The possibility of a placebo effect, however, also cannot be ruled out. All subjects in the Tennessee study had access to pamphlets on diabetic foot care, which may have resulted in lifestyle changes that could have positively affected sensation. Because the study did not include an untreated control group, this premise remains unclear.
'In our placebo group, they improved,' said T. Scott Newton, PT, DPT, owner of three physical therapy centers, including Pulaski Physical Therapy, and a coauthor of the Tennessee study. 'A lot of them swore they were on the active units and were very surprised to learn that they were not in the treatment group.'
Future research
Fortunately, more answers may be forthcoming. Researchers at the Mayo Clinic in Scottsdale, AZ, are currently recruiting patients with painful peripheral neuropathy for a randomized, placebo-controlled clinical trial of monochromatic near-infrared photoenergy therapy. Although the primary end point will be pain reduction as measured by a visual analog scale after four weeks of treatment, the researchers also plan to measure sensation using great toe vibration detection and to measure function using the Short-Form-8 Health Survey and Neuropathic Impairment Score.
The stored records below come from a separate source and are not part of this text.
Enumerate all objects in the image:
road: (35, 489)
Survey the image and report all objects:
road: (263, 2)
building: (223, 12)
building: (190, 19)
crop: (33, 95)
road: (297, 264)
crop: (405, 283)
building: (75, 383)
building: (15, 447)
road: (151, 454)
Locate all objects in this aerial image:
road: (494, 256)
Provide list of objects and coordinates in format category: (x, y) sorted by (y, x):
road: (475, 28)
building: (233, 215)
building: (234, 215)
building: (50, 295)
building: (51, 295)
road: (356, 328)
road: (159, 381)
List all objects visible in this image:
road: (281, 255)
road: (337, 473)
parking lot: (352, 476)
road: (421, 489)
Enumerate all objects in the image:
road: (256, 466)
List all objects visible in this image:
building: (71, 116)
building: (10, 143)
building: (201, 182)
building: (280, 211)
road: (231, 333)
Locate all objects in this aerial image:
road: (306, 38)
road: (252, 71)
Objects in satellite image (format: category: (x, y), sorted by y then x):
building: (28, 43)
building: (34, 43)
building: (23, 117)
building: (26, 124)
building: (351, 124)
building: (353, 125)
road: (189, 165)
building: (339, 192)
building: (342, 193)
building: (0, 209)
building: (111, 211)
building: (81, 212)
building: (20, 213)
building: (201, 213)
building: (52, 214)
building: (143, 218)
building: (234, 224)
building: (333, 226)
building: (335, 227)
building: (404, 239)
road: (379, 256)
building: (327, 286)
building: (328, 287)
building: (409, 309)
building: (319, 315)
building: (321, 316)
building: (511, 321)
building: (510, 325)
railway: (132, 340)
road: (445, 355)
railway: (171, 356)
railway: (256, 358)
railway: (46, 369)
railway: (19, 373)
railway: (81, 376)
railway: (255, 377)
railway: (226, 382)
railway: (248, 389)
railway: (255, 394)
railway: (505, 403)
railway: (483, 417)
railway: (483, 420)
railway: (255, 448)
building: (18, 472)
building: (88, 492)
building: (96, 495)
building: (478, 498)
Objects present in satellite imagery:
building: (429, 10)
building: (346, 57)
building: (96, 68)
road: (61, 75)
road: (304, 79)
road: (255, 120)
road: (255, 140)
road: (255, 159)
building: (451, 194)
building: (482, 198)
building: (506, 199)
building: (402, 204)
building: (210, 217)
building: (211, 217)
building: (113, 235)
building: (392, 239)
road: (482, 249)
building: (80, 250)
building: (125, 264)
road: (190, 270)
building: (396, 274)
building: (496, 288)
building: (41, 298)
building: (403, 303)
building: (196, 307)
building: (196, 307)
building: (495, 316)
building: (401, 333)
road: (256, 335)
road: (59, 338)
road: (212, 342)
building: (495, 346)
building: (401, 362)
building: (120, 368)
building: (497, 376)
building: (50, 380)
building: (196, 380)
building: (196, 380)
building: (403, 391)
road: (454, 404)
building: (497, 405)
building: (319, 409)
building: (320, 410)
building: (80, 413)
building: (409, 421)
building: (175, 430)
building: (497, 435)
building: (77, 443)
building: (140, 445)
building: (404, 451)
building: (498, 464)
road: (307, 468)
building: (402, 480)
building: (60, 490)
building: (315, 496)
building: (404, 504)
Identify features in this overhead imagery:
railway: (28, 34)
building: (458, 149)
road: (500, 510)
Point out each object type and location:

In addition, Arnall has been in discussions with Judy Clifft, PT, the lead author of the Tennessee study, about a project that will combine aspects of each researcher's previous work.
All parties involved seem to agree that the needs of patients with peripheral neuropathy are too dire for infrared light therapy to be ruled out completely at this point. Even Newton, who chose not to purchase a MIRE device for his practice following the conclusion of the Tennessee study, plans to refer interested patients (who are willing to pay out of pocket) to other area therapists who offer the service.
Jordana Bieze Foster is a freelance writer based in Massachusetts and a former editor of BioMechanics magazine.